Quoting Chris Wilson (2020-07-14 19:30:39)
> Quoting Bas Nieuwenhuizen (2020-07-14 19:17:21)
> > On Tue, Jul 14, 2020 at 6:26 PM Chris Wilson <chris@xxxxxxxxxxxxxxxxxx> wrote:
> > >
> > > Quoting Bas Nieuwenhuizen (2020-07-14 16:41:02)
> > > > Calltree:
> > > > timeline_fence_release
> > > > drm_sched_entity_wakeup
> > > > dma_fence_signal_locked
> > > > sync_timeline_signal
> > > > sw_sync_ioctl
> > > >
> > > > Releasing the reference to the fence in the fence signal callback
> > > > seems reasonable to me, so this patch avoids the locking issue in
> > > > sw_sync.
> > > >
> > > > d3862e44daa7 ("dma-buf/sw-sync: Fix locking around sync_timeline lists")
> > > > fixed the recursive locking issue but caused an use-after-free. Later
> > > > d3c6dd1fb30d ("dma-buf/sw_sync: Synchronize signal vs syncpt free")
> > > > fixed the use-after-free but reintroduced the recursive locking issue.
> > > >
> > > > In this attempt we avoid the use-after-free still because the release
> > > > function still always locks, and outside of the locking region in the
> > > > signal function we have properly refcounted references.
> > > >
> > > > We furthermore also avoid the recurive lock by making sure that either:
> > > >
> > > > 1) We have a properly refcounted reference, preventing the signal from
> > > > triggering the release function inside the locked region.
> > > > 2) The refcount was already zero, and hence nobody will be able to trigger
> > > > the release function from the signal function.
> > > >
> > > > Fixes: d3c6dd1fb30d ("dma-buf/sw_sync: Synchronize signal vs syncpt free")
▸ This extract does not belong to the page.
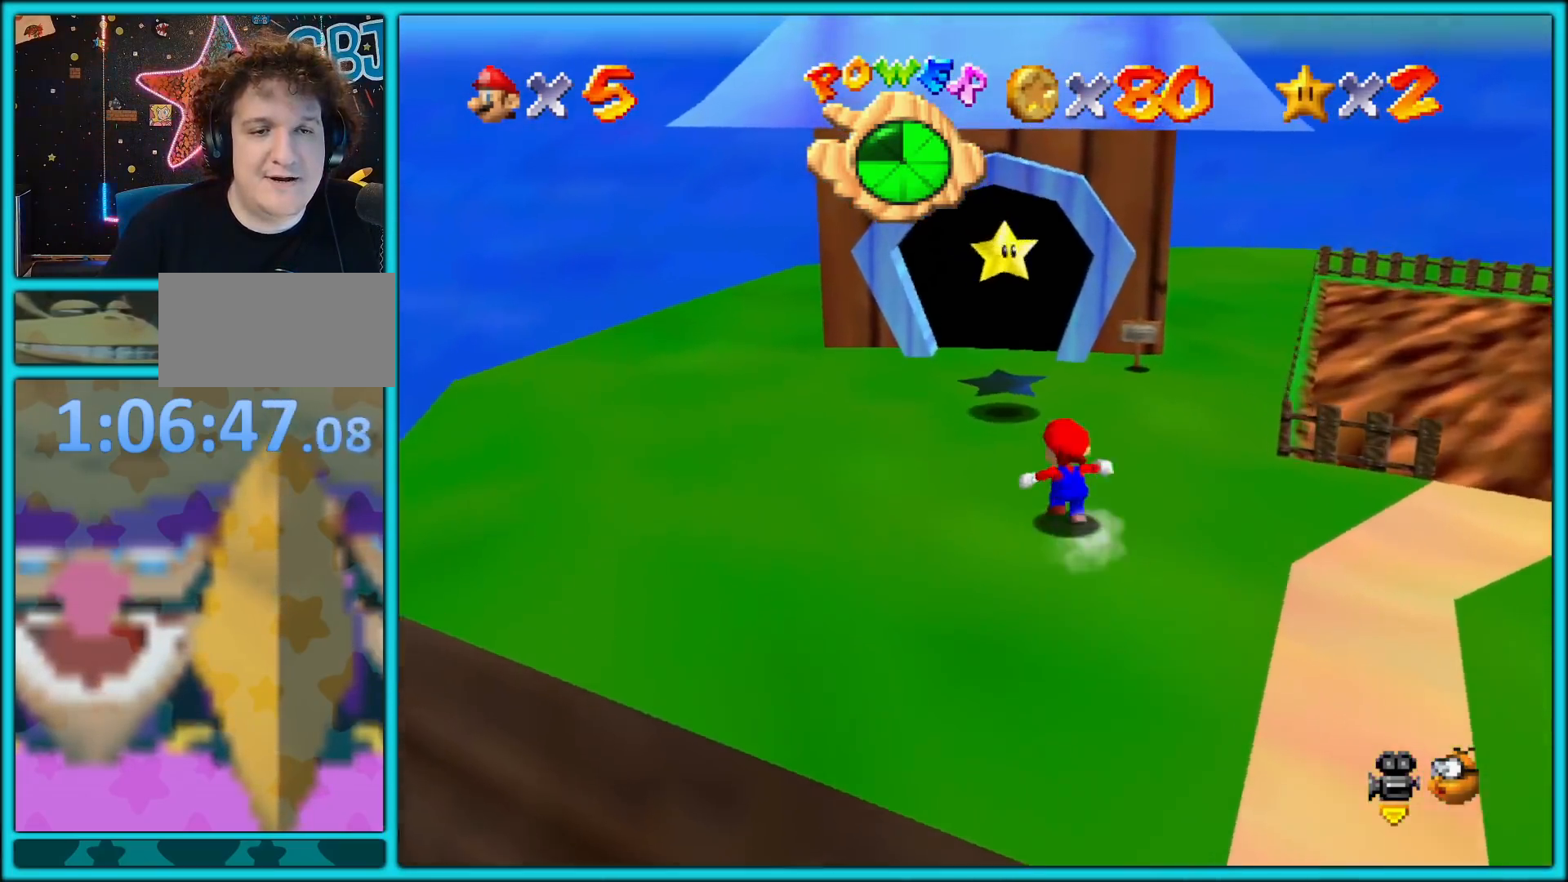
{"buttons": ["C_LEFT"], "left_stick": "up-left", "button_events": [[17, "A", "down"], [217, "A", "up"], [317, "B", "down"], [383, "B", "up"], [483, "C_LEFT", "down"]]}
> > > > Cc: Sumit Semwal <sumit.semwal@xxxxxxxxxx>
> > > > Cc: Chris Wilson <chris@xxxxxxxxxxxxxxxxxx>
> > > > Cc: Gustavo Padovan <gustavo@xxxxxxxxxxx>
> > > > Cc: Christian König <christian.koenig@xxxxxxx>
> > > > Cc: <stable@xxxxxxxxxxxxxxx>
> > > > Signed-off-by: Bas Nieuwenhuizen <bas@xxxxxxxxxxxxxxxxxxx>
> > > > ---
> > > > drivers/dma-buf/sw_sync.c | 28 ++++++++++++++++++++--------
> > > > 1 file changed, 20 insertions(+), 8 deletions(-)
> > > >
> > > > diff --git a/drivers/dma-buf/sw_sync.c b/drivers/dma-buf/sw_sync.c
> > > > index 348b3a9170fa..30a482f75d56 100644
> > > > --- a/drivers/dma-buf/sw_sync.c
> > > > +++ b/drivers/dma-buf/sw_sync.c
> > > > @@ -192,9 +192,12 @@ static const struct dma_fence_ops timeline_fence_ops = {
> > > > static void sync_timeline_signal(struct sync_timeline *obj, unsigned int inc)
> > > > {
> > > > struct sync_pt *pt, *next;
> > > > + struct list_head ref_list;
> > > >
> > > > trace_sync_timeline(obj);
> > > >
> > > > + INIT_LIST_HEAD(&ref_list);
> > > > +
> > > > spin_lock_irq(&obj->lock);
> > > >
> > > > obj->value += inc;
> > > > @@ -206,18 +209,27 @@ static void sync_timeline_signal(struct sync_timeline *obj, unsigned int inc)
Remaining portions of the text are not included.